Morsches Hollywood.
Dieses Buch ist nicht der Bericht einer Betriebsprüfungskommission so wenig wie einer Unternehmensberatung. Es ist ein skeptischer Befund aus vielfältigsten Quellen und Gesprächen, Begegnungen und Einsichten über die jüngeren Jahrzehnte der großen Hollywoodstudios Walt Disney Pictures, Lionsgate, Paramount Pictures, Sony, 20th Century Fox, Universal Pictures und Warner Bros.
Die Haupteinsicht von Philipp Koenig, dem Autor dieser Recherche und Betrachtung, ist die, dass es den Studios einzig und allein darum geht, Geld zu verdienen, dass es jedoch eine hochspekulative Industrie sei, die zwar immer wieder mit spektakulären Hits aufwartet, die in kurzer Zeit ein Mehrfaches des Investments in die Kassen spülen, die aber die regelmäßigen Flops lieber zu verschweigen versucht, produktionsmethodisch erstarrt ist und auf Nummer sicher geht. Eine Industrie, in der das Künstlerische zum Handlanger der Manager verkommen ist, die die Filme mutlos nach ihrem Gusto formen.
Es ist eine Industrie, die sich bequem in den Franchises einrichtet und durch die Unzahl von Sequels und Prequels und Spin-Offs längst sich selbst zu kannibalisieren droht (Kampf um die Starttermine). Gleichzeitig ist sie aber bei jedem neuen Projekt überzeugt, den ultimativen Hit zu landen. Eine Industrie, die auf billige Jahrmarktunterhaltung setzt, auf universell vermarktbares Vergnügen mit Superhelden ohne Tiefe, eine Industrie, die inzwischen kaum mehr Oscars, dafür umso mehr Goldene Himbeeren einsackt.

***

Führen Sie den obigen Text über die Hollywoodstudios im Anschluss an seinen letzten Satz weiter. Die nachstehende Auflistung wird hier nicht gebraucht.

Bereitgestelltes Material
***

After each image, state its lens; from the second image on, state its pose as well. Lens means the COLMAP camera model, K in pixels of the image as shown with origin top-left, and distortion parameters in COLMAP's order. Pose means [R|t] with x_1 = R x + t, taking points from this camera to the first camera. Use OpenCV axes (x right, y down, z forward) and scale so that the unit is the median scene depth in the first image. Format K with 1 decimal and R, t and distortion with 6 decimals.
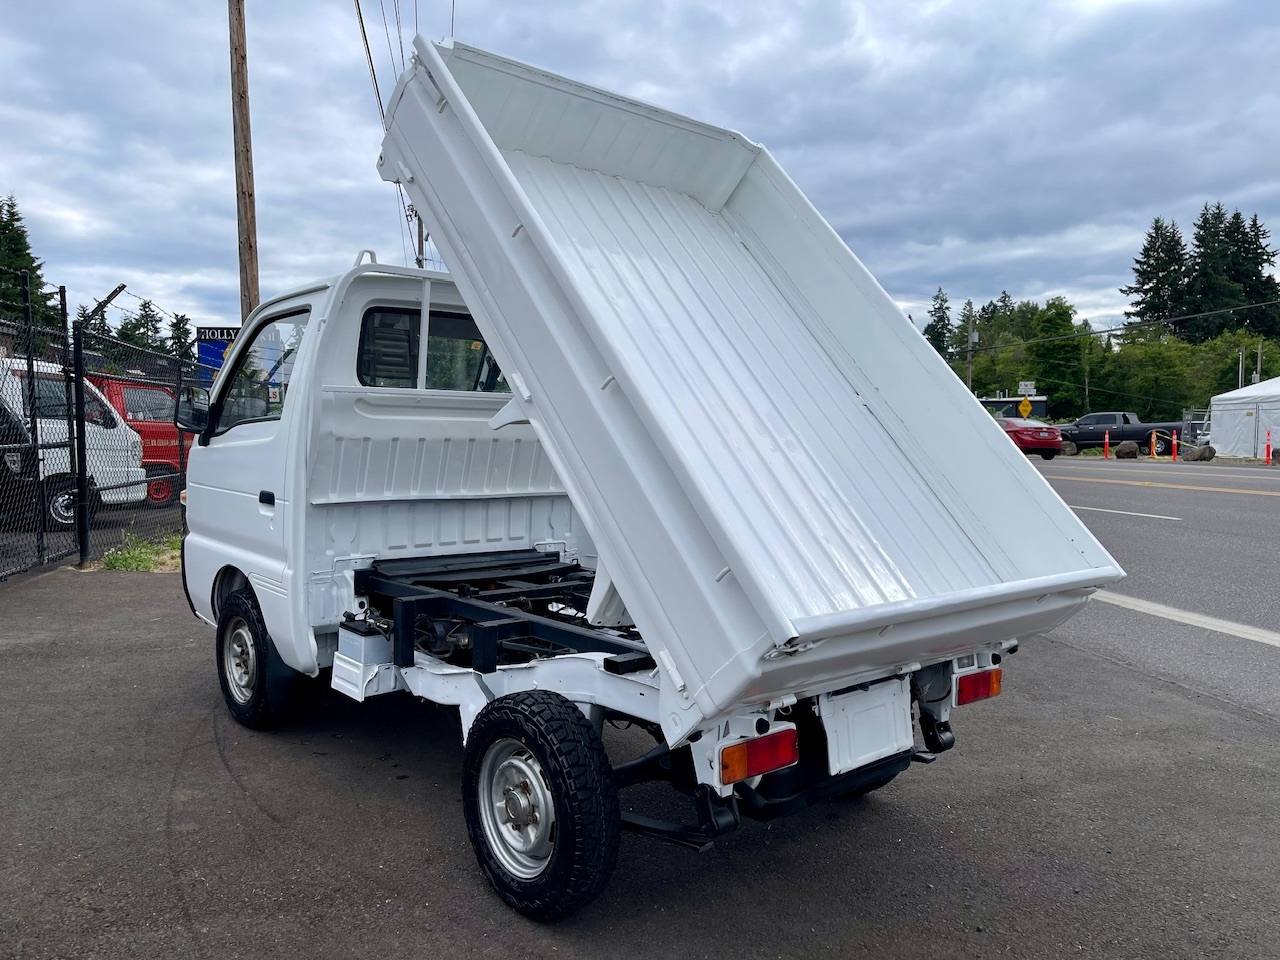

***

Antwort
Hollywood ist eine Industrie, die gut in der Nähe des Glücksspieles angesiedelt werden kann, denn keiner kennt sich aus und schon gar nicht die Executives und CEOs, keiner kann den Publikumsgeschmack und die Publikumsneigung Jahre im Voraus erraten, keiner weiß, wie das Erfolgsrezept geht.
Erschwerend kommt hinzu, dass die Verwertungskette (nach dem Kinostart die DVD- und anschließend die Fernsehauswertung) wegen dem Internet bröckelt. Hollywood will die Herausforderung nicht wahrhaben und haut stattdessen wie besinnungslos mit immer gigantischeren Budgets immer ähnlichere, mit Computeranimation überladene Produkte raus. Dazu setzt es immense Werbebudgets ein, denn das erste Wochenende sollte die Produktionskosten annähernd einspielen, weil die Mund-zu-Mund-Propaganda an Tempo gewinnt und wenn ein Film den Publikumsgeschmack nicht trifft, so kursieren die ersten Negativmeldung stante pede im Internet.
In Amerika gibt es für diese Industrie praktisch kein Wachstum mehr. Die einzige Chance für Wachstum liegt im Export, im Weltmarkt; aber der größte Zukunftsmarkt, China, zeigt sich zickig, will die Studios nicht die Werbung machen lassen und ist restriktiv, indem nur eine bestimmte Anzahl ausländischer Filme dort überhaupt einen Start bekommen.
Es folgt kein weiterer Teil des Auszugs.